(WHAT NEEDS TO BE DONE): Type out the lines below exactly, from the first through the line holding "Page size: 1241x1754.", and include no pictures.

(THE INPUT):
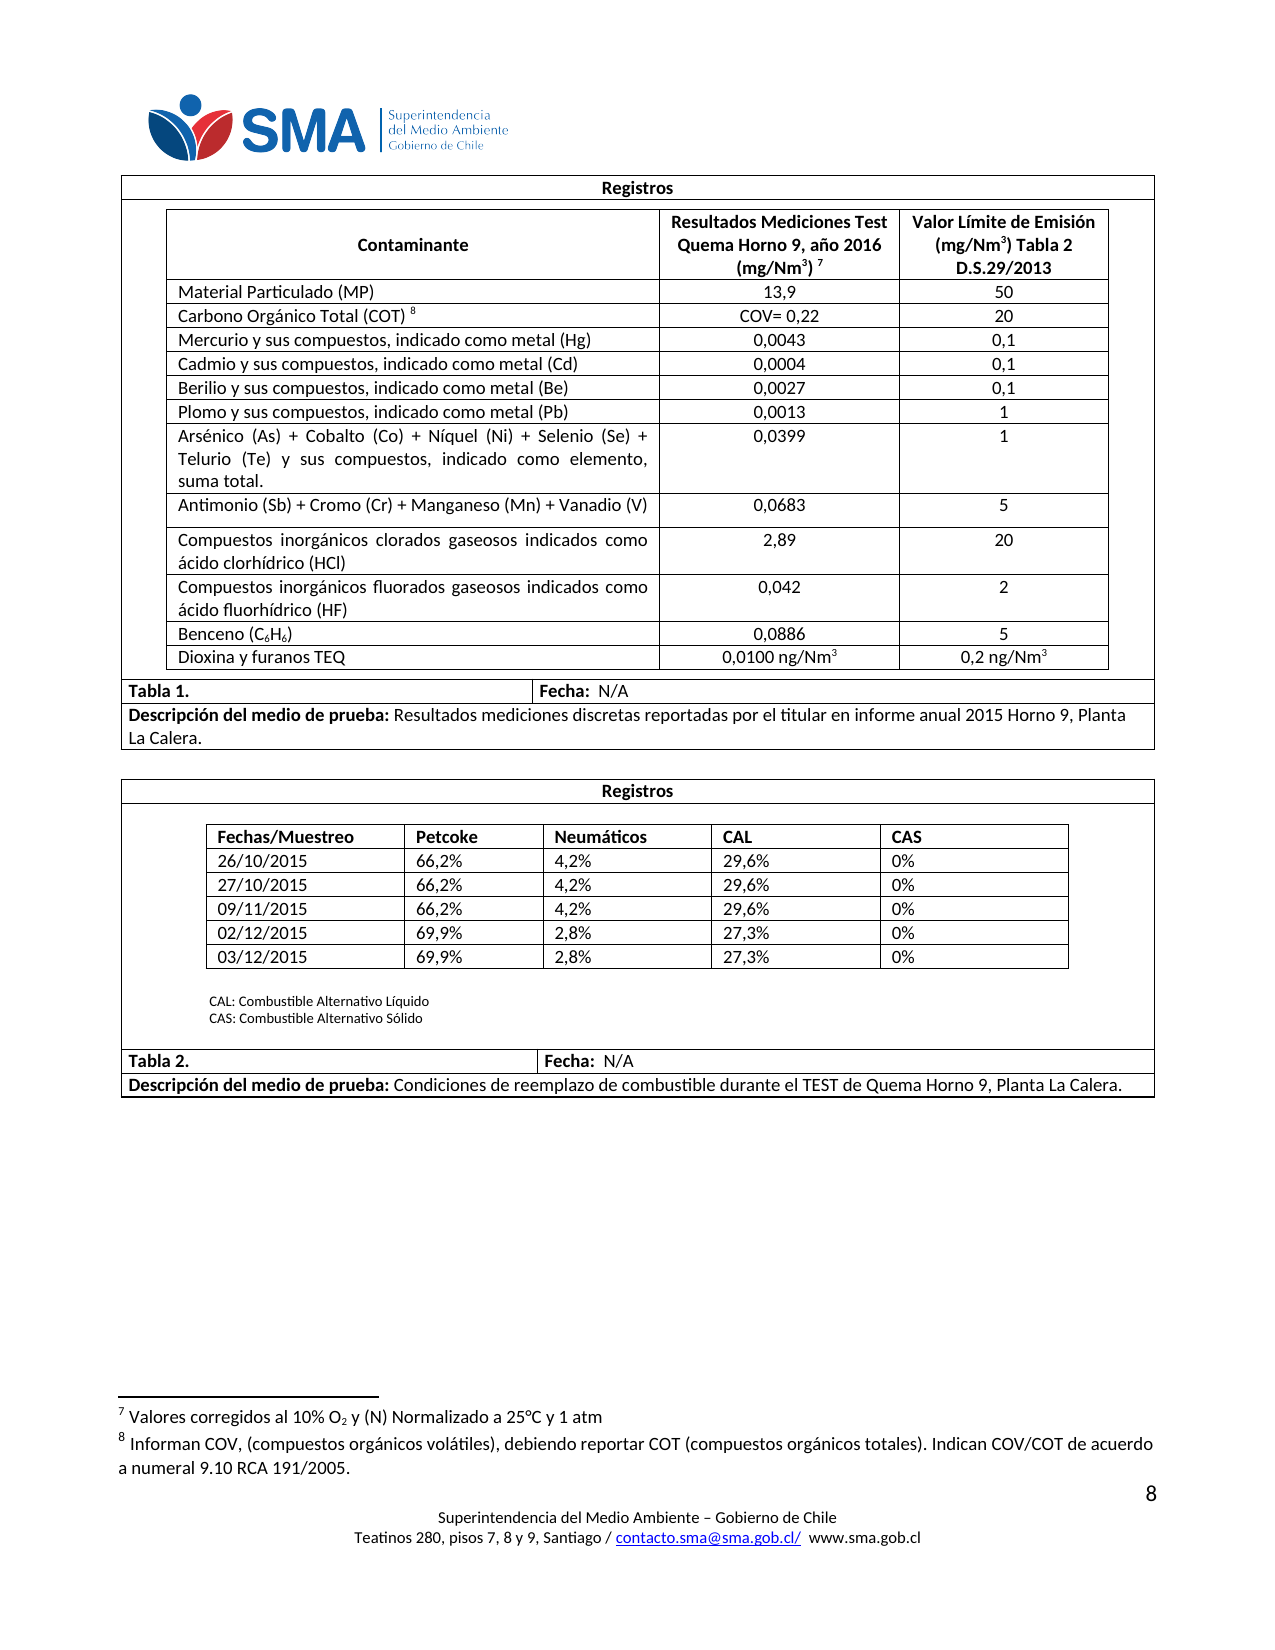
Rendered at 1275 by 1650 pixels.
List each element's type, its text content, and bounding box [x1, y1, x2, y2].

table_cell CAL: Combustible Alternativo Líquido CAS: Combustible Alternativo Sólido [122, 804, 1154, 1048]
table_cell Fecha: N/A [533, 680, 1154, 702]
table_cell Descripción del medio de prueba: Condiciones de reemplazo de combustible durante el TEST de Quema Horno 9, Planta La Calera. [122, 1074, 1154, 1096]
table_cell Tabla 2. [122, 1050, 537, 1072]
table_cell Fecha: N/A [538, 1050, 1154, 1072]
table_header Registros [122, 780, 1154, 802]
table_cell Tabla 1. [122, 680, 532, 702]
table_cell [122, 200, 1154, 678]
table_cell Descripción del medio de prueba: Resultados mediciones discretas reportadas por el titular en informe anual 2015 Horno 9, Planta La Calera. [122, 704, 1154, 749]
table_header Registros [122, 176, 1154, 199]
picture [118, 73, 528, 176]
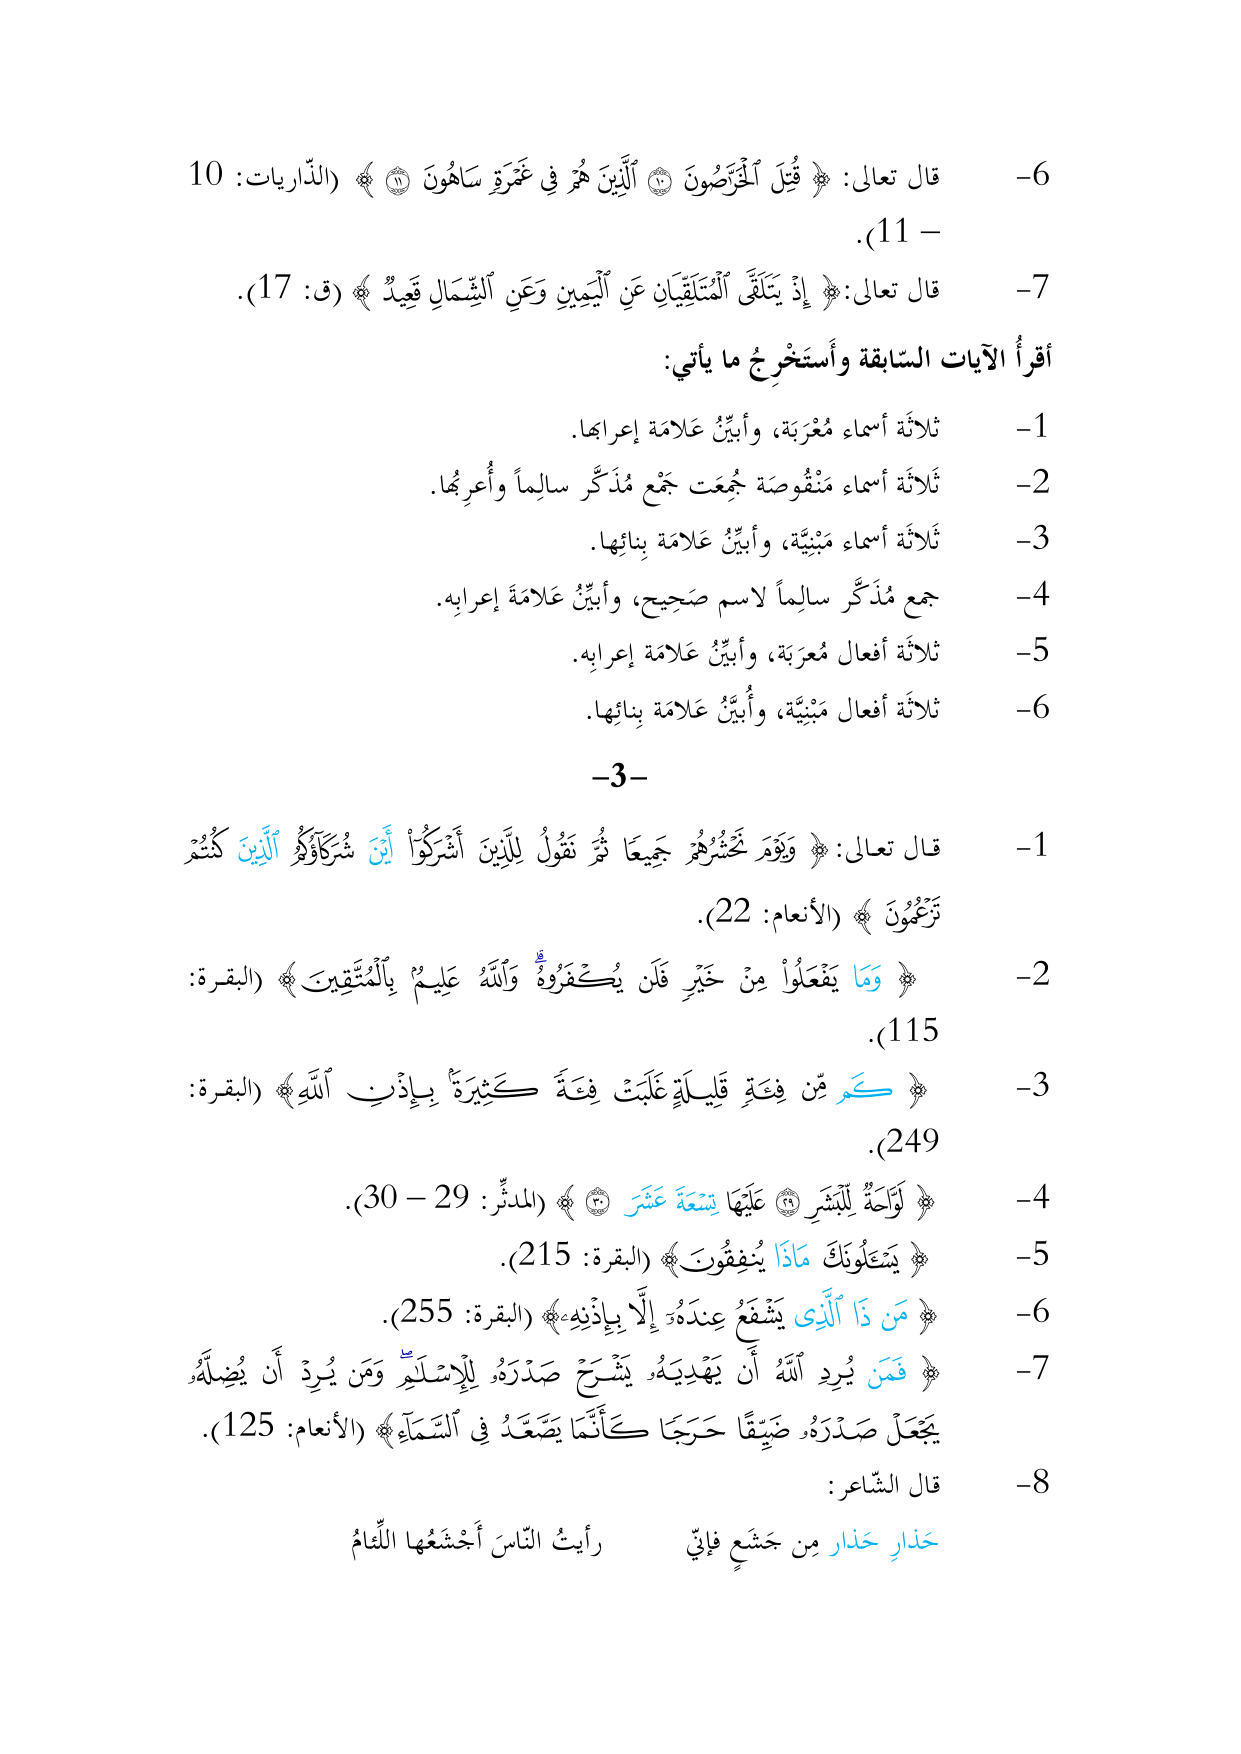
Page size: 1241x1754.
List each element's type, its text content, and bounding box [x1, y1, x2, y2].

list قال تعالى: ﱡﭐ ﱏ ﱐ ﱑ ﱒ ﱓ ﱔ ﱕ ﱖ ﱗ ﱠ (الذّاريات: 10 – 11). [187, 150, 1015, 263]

(ANSWER SPACE):
Rendered at 1275 by 1650 pixels.
List each element's type, its text content, and bounding box [x1, y1, x2, y2].

table_cell CAL: Combustible Alternativo Líquido CAS: Combustible Alternativo Sólido [122, 804, 1154, 1048]
table_cell Fecha: N/A [533, 680, 1154, 702]
table_cell Descripción del medio de prueba: Condiciones de reemplazo de combustible durante el TEST de Quema Horno 9, Planta La Calera. [122, 1074, 1154, 1096]
table_cell Tabla 2. [122, 1050, 537, 1072]
table_cell Fecha: N/A [538, 1050, 1154, 1072]
table_header Registros [122, 780, 1154, 802]
table_cell Tabla 1. [122, 680, 532, 702]
table_cell [122, 200, 1154, 678]
table_cell Descripción del medio de prueba: Resultados mediciones discretas reportadas por el titular en informe anual 2015 Horno 9, Planta La Calera. [122, 704, 1154, 749]
table_header Registros [122, 176, 1154, 199]
picture [118, 73, 528, 176]
Page size: 1241x1754.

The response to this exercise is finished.